Article

The helix-coil transition revisited.

Department of Macromolecular Science, Key Laboratory of Molecular Engineering of Polymers of Ministry of Education, Advanced Materials Laboratory, Fudan University, Shanghai 200433, China.
Proteins Structure Function and Bioinformatics (Impact Factor: 3.34). 11/2007; 69(1):58-68. DOI: 10.1002/prot.21492
Source: PubMed

ABSTRACT In this article, we perform a dynamic Monte Carlo simulation study of the helix-coil transition by using a bond-fluctuation lattice model. The results of the simulations are compared with those predicted by the Zimm-Bragg statistical thermodynamic theory with propagation and nucleation parameters determined from simulation data. The Zimm-Bragg theory provides a satisfactory description of the helix-coil transition of a homopolypeptide chain of 32 residues (N = 32). For such a medium-length chain, however, the analytical equation based on a widely-used large-N approximation to the Zimm-Bragg theory is not suitable to predict the average length of helical blocks at low temperatures when helicity is high. We propose an analytical large-eigenvalue (lambda) approximation.
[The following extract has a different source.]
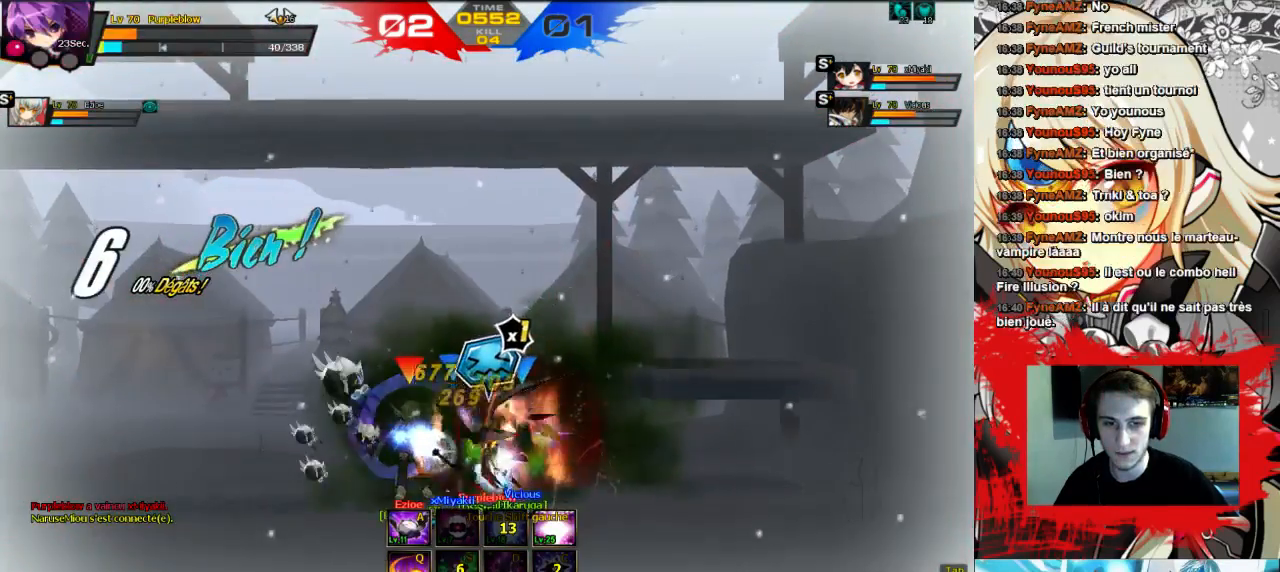
{"keys": ["left"], "events": [[33, "x", "up"], [133, "x", "down"], [233, "x", "up"], [333, "w", "down"], [433, "w", "up"]]}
The new equation yields a significantly improved agreement on the average helix-block length with the original Zimm-Bragg theory for both medium and long chain lengths in the entire temperature range. Nevertheless, even the original Zimm-Bragg theory does not provide an accurate description of helix-coil transition for longer chains. We assume that the single-residue nucleation of helix formation as suggested in the original Zimm-Bragg model might be responsible for this deviation. A mechanism of nucleation by a short helical block is proposed by us and provides a significantly improved agreement with our simulation data.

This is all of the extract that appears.